GOAL OF THE EXERCISE>
From the very first line down to the line containing "vor Ort geschaffen", write out the material exactly as it appears, and no more.
::: SUPPLIED DATA :::
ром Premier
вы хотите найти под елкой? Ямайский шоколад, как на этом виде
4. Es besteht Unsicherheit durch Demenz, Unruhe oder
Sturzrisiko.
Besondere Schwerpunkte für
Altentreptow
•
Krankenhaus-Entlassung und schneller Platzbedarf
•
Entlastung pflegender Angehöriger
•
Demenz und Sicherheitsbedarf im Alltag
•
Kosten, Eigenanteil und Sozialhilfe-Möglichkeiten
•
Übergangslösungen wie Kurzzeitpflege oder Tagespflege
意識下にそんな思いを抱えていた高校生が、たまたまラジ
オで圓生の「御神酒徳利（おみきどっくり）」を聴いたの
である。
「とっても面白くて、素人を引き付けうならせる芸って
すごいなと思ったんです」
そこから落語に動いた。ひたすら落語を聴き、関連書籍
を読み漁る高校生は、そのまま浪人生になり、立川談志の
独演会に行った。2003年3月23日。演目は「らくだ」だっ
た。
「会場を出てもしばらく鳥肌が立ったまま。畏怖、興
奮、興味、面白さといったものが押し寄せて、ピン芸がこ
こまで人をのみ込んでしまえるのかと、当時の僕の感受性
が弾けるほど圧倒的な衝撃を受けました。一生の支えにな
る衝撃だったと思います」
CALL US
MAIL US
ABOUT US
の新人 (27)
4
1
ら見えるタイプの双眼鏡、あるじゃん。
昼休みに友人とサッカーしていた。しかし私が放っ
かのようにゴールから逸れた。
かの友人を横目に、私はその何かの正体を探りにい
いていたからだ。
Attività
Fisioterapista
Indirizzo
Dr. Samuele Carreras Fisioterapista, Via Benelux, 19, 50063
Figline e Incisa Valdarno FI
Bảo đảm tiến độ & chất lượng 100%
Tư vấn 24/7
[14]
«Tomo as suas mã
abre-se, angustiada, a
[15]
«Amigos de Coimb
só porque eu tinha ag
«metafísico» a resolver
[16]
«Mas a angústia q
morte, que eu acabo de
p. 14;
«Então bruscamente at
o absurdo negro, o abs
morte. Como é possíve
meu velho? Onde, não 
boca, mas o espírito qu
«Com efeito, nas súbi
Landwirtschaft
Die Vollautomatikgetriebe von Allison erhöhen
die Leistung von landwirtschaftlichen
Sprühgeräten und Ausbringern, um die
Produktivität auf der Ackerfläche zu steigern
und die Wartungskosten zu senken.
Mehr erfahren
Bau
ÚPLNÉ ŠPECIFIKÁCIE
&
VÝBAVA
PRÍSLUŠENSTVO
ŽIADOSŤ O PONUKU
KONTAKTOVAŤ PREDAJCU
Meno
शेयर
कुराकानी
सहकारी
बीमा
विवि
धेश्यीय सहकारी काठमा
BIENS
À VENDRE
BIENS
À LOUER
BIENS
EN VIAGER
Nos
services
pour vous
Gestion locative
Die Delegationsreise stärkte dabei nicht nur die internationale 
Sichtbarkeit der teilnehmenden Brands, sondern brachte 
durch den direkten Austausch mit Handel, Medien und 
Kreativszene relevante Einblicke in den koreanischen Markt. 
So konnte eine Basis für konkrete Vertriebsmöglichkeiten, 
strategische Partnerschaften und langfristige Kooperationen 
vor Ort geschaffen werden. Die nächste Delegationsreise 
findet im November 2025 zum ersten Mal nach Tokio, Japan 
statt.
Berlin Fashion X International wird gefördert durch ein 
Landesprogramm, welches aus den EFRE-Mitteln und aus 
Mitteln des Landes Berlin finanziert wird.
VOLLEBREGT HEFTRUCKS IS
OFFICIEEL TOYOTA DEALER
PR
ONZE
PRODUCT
:::
RESULT>
ром Premier
вы хотите найти под елкой? Ямайский шоколад, как на этом виде
4. Es besteht Unsicherheit durch Demenz, Unruhe oder
Sturzrisiko.
Besondere Schwerpunkte für
Altentreptow
•
Krankenhaus-Entlassung und schneller Platzbedarf
•
Entlastung pflegender Angehöriger
•
Demenz und Sicherheitsbedarf im Alltag
•
Kosten, Eigenanteil und Sozialhilfe-Möglichkeiten
•
Übergangslösungen wie Kurzzeitpflege oder Tagespflege
意識下にそんな思いを抱えていた高校生が、たまたまラジ
オで圓生の「御神酒徳利（おみきどっくり）」を聴いたの
である。
「とっても面白くて、素人を引き付けうならせる芸って
すごいなと思ったんです」
そこから落語に動いた。ひたすら落語を聴き、関連書籍
を読み漁る高校生は、そのまま浪人生になり、立川談志の
独演会に行った。2003年3月23日。演目は「らくだ」だっ
た。
「会場を出てもしばらく鳥肌が立ったまま。畏怖、興
奮、興味、面白さといったものが押し寄せて、ピン芸がこ
こまで人をのみ込んでしまえるのかと、当時の僕の感受性
が弾けるほど圧倒的な衝撃を受けました。一生の支えにな
る衝撃だったと思います」
CALL US
MAIL US
ABOUT US
の新人 (27)
4
1
ら見えるタイプの双眼鏡、あるじゃん。
昼休みに友人とサッカーしていた。しかし私が放っ
かのようにゴールから逸れた。
かの友人を横目に、私はその何かの正体を探りにい
いていたからだ。
Attività
Fisioterapista
Indirizzo
Dr. Samuele Carreras Fisioterapista, Via Benelux, 19, 50063
Figline e Incisa Valdarno FI
Bảo đảm tiến độ & chất lượng 100%
Tư vấn 24/7
[14]
«Tomo as suas mã
abre-se, angustiada, a
[15]
«Amigos de Coimb
só porque eu tinha ag
«metafísico» a resolver
[16]
«Mas a angústia q
morte, que eu acabo de
p. 14;
«Então bruscamente at
o absurdo negro, o abs
morte. Como é possíve
meu velho? Onde, não 
boca, mas o espírito qu
«Com efeito, nas súbi
Landwirtschaft
Die Vollautomatikgetriebe von Allison erhöhen
die Leistung von landwirtschaftlichen
Sprühgeräten und Ausbringern, um die
Produktivität auf der Ackerfläche zu steigern
und die Wartungskosten zu senken.
Mehr erfahren
Bau
ÚPLNÉ ŠPECIFIKÁCIE
&
VÝBAVA
PRÍSLUŠENSTVO
ŽIADOSŤ O PONUKU
KONTAKTOVAŤ PREDAJCU
Meno
शेयर
कुराकानी
सहकारी
बीमा
विवि
धेश्यीय सहकारी काठमा
BIENS
À VENDRE
BIENS
À LOUER
BIENS
EN VIAGER
Nos
services
pour vous
Gestion locative
Die Delegationsreise stärkte dabei nicht nur die internationale 
Sichtbarkeit der teilnehmenden Brands, sondern brachte 
durch den direkten Austausch mit Handel, Medien und 
Kreativszene relevante Einblicke in den koreanischen Markt. 
So konnte eine Basis für konkrete Vertriebsmöglichkeiten, 
strategische Partnerschaften und langfristige Kooperationen 
vor Ort geschaffen werden. Die nächste Delegationsreise 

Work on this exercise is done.